▸ What to produce:
Starting at the line that contains "framed print: present [399,189,452,229]", output each line exactly as written through the end of the listing below, but leave out the pictures.

▸ Record extracts:
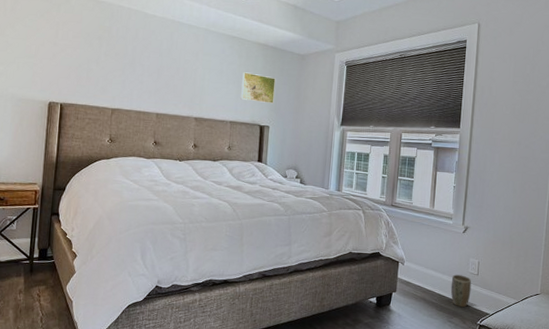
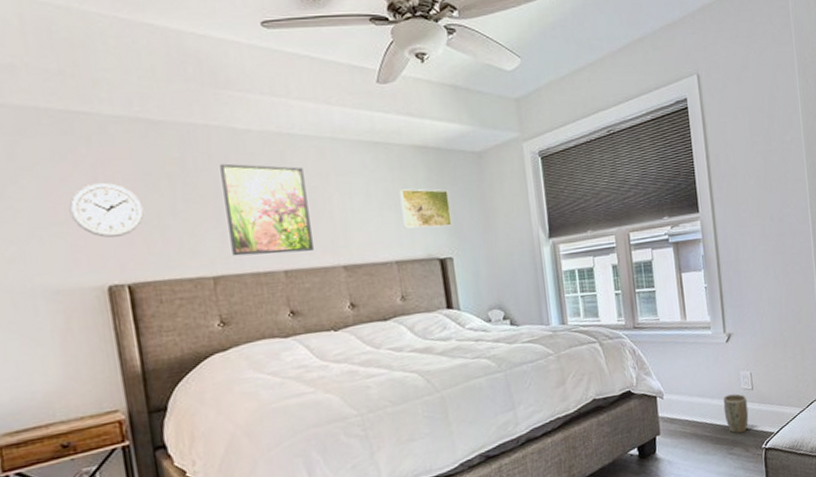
wall clock: none [38,34,81,71] -> present [68,182,145,238]
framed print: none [127,35,183,103] -> present [220,163,314,257]

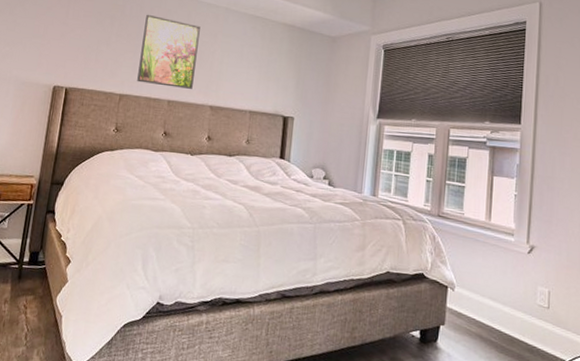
wall clock: present [68,182,145,238] -> none [46,13,91,53]
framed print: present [399,189,452,229] -> none [262,55,303,92]
plant pot: present [723,393,749,434] -> none [514,306,541,350]

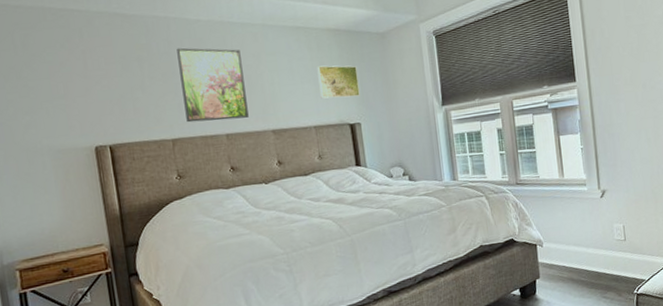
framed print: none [262,55,303,92] -> present [317,65,360,99]

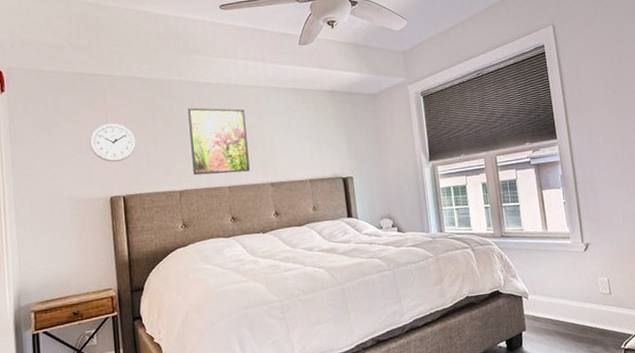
wall clock: none [66,64,121,108] -> present [89,123,137,162]
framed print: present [317,65,360,99] -> none [313,123,353,154]

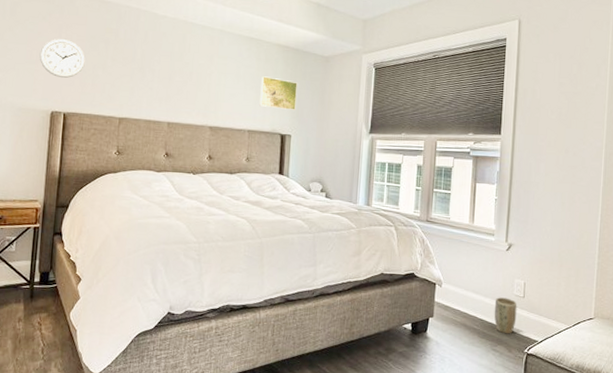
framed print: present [188,107,250,176] -> none [135,37,196,111]
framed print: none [313,123,353,154] -> present [259,76,298,110]
plant pot: none [583,297,608,334] -> present [494,297,517,334]

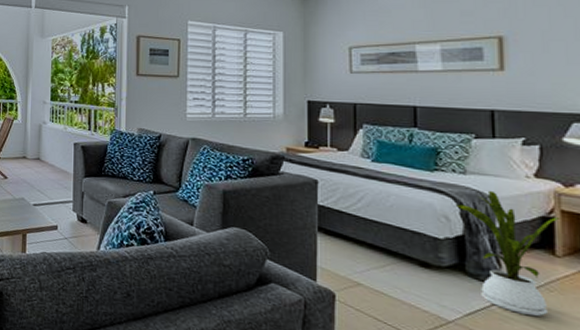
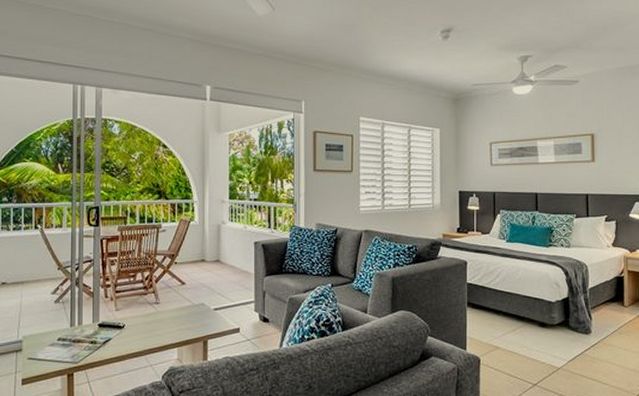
house plant: present [455,190,561,316] -> none [563,259,628,354]

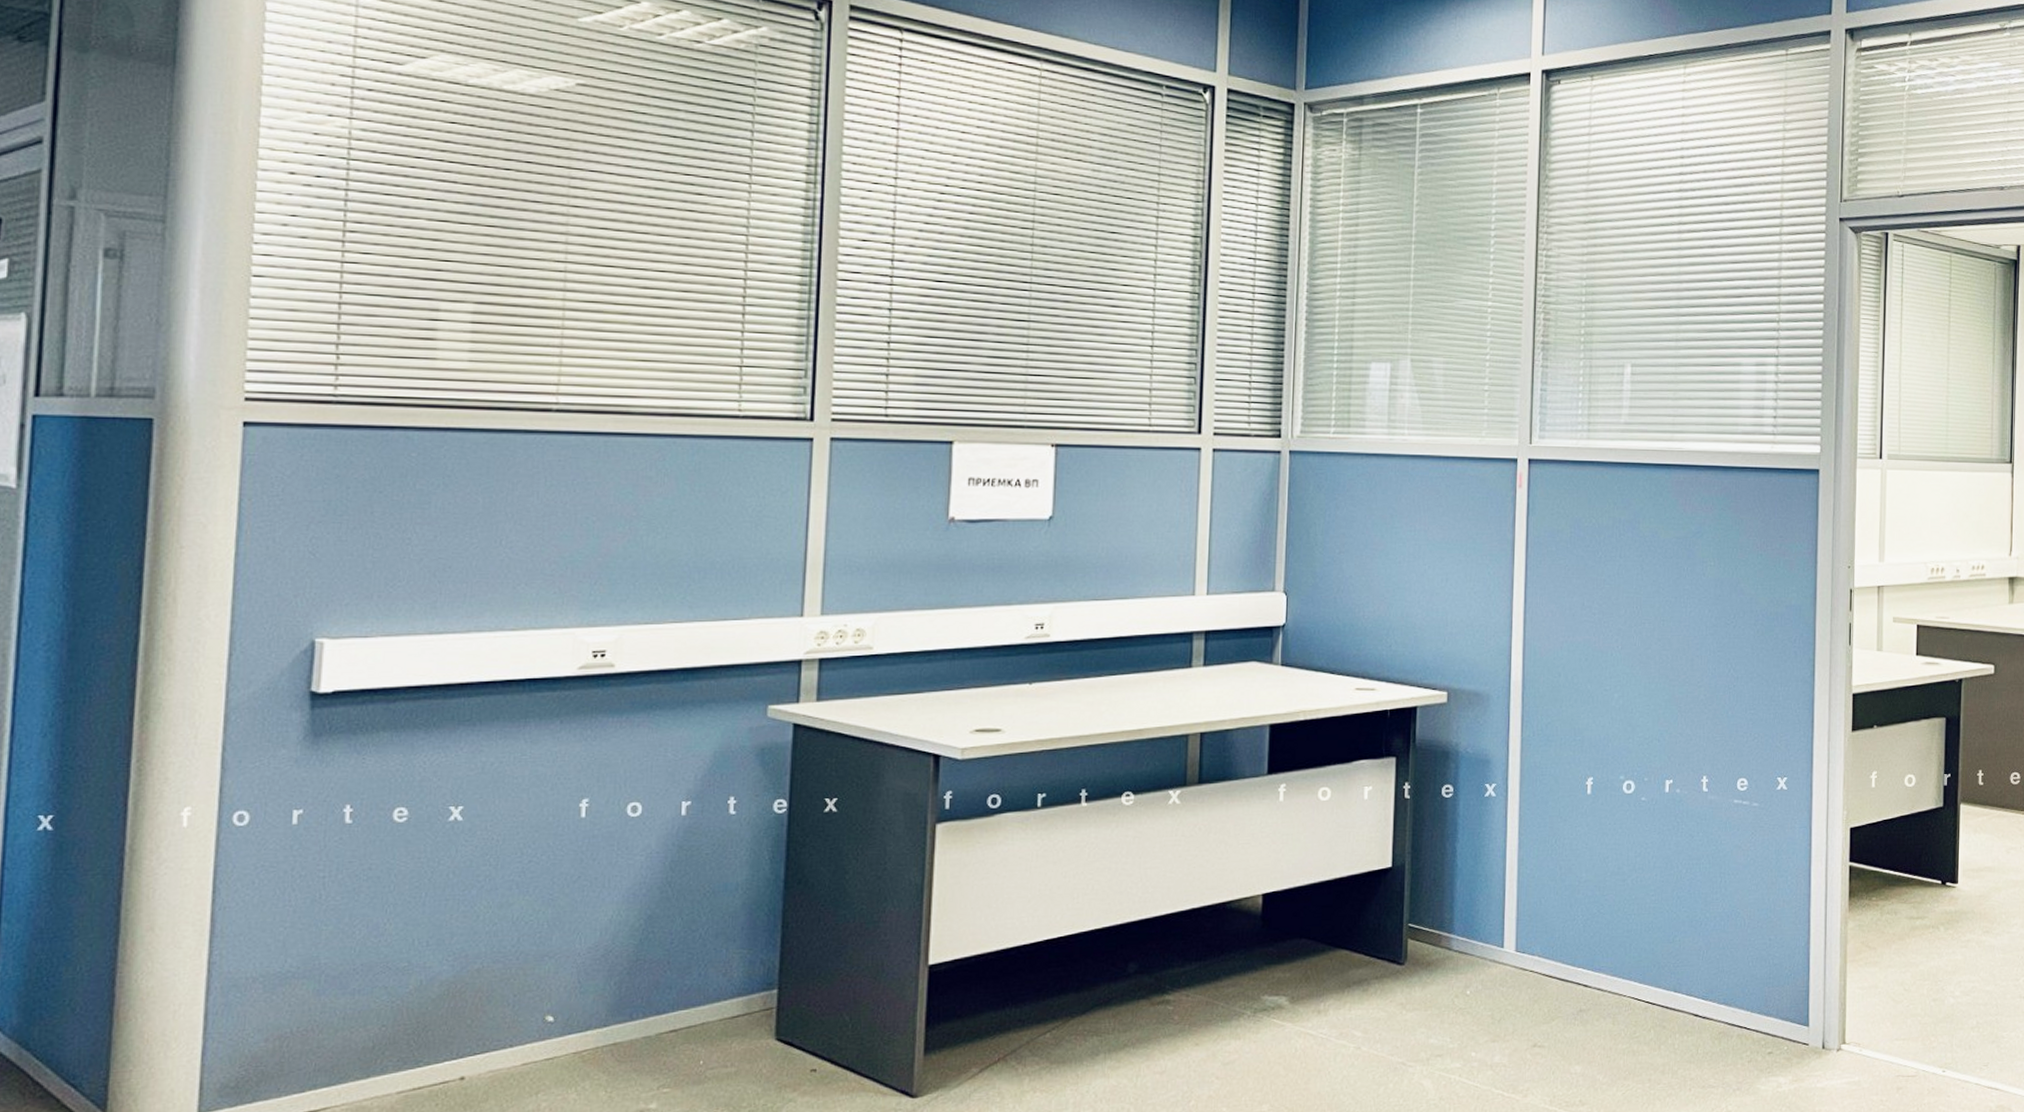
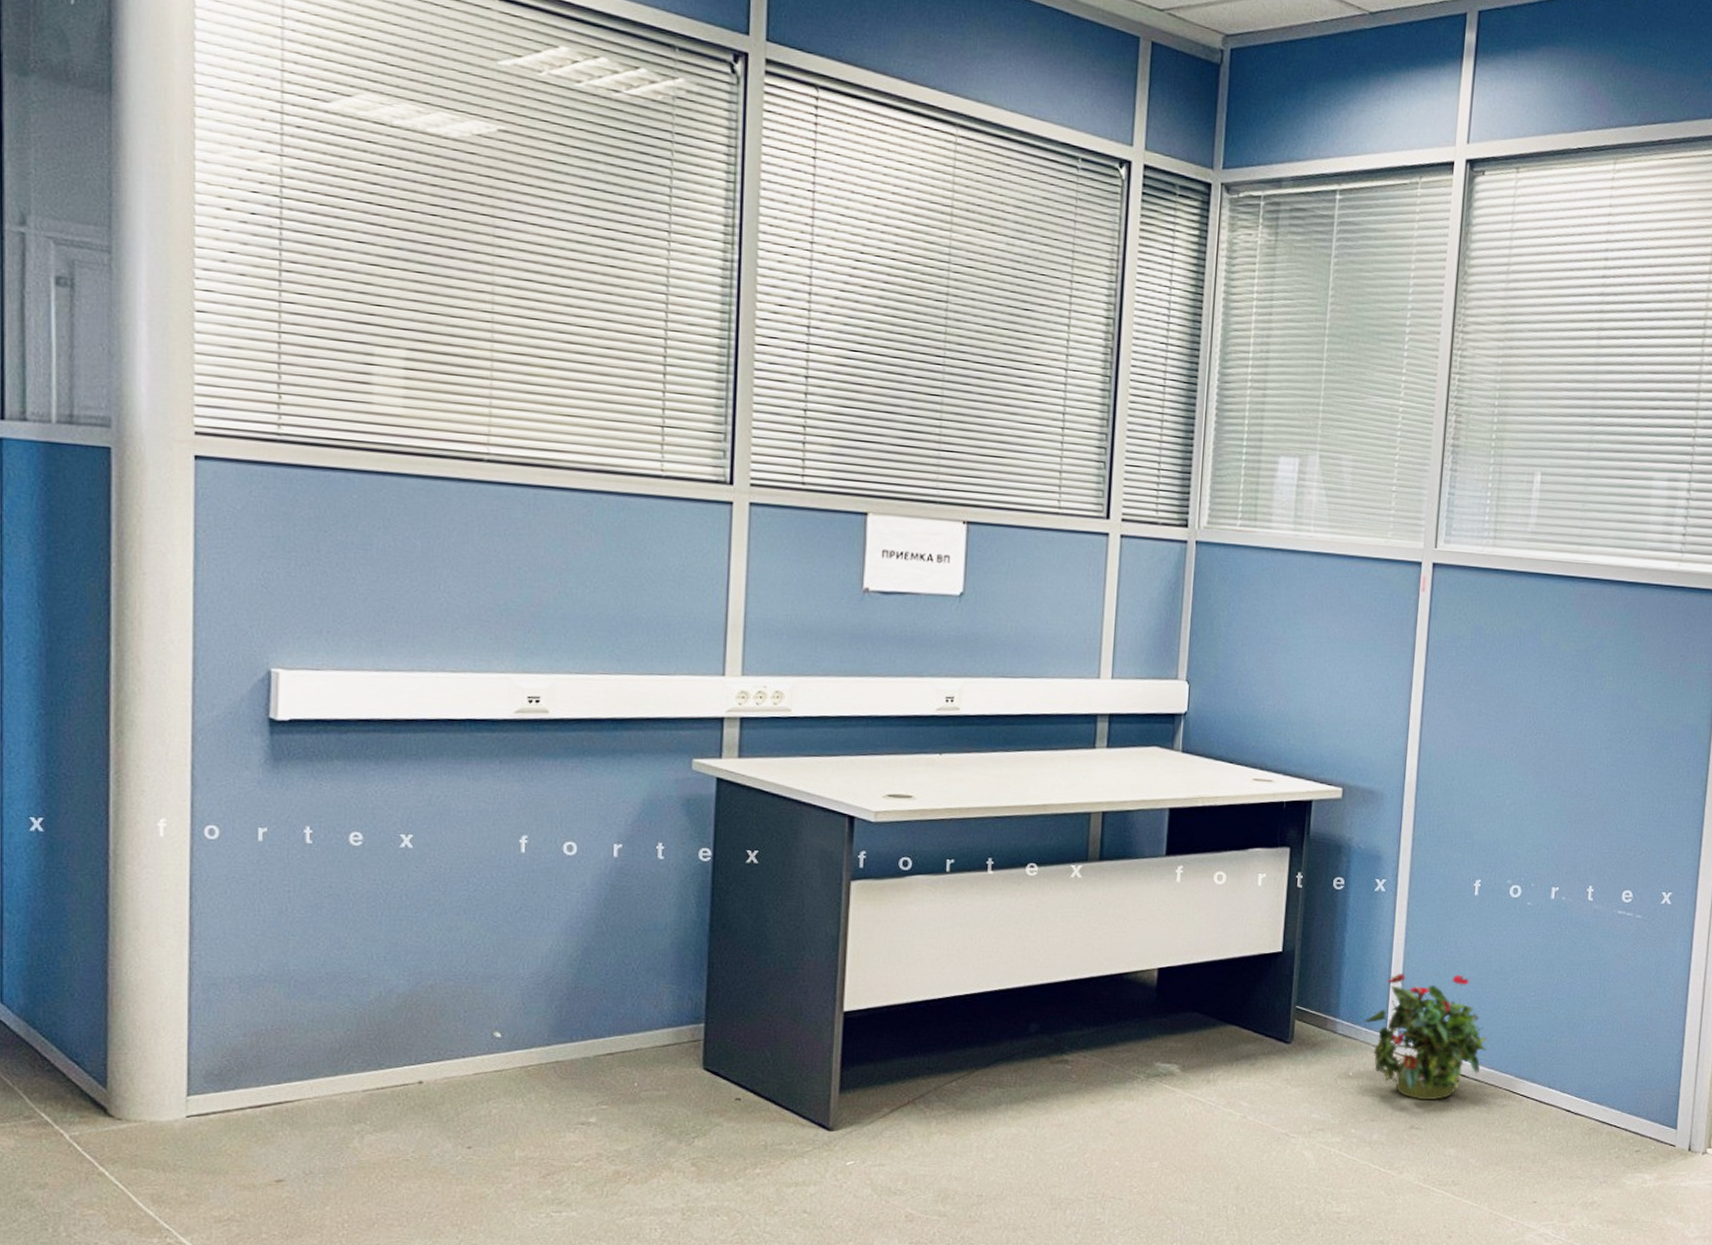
potted plant: none [1479,878,1608,1016] -> present [1363,974,1487,1100]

▸ Task answer:
framed print: present [399,189,452,229] -> none [262,55,303,92]
plant pot: present [723,393,749,434] -> none [514,306,541,350]

framed print: none [262,55,303,92] -> present [317,65,360,99]

wall clock: none [66,64,121,108] -> present [89,123,137,162]
framed print: present [317,65,360,99] -> none [313,123,353,154]

framed print: present [188,107,250,176] -> none [135,37,196,111]
framed print: none [313,123,353,154] -> present [259,76,298,110]
plant pot: none [583,297,608,334] -> present [494,297,517,334]

house plant: present [455,190,561,316] -> none [563,259,628,354]

potted plant: none [1479,878,1608,1016] -> present [1363,974,1487,1100]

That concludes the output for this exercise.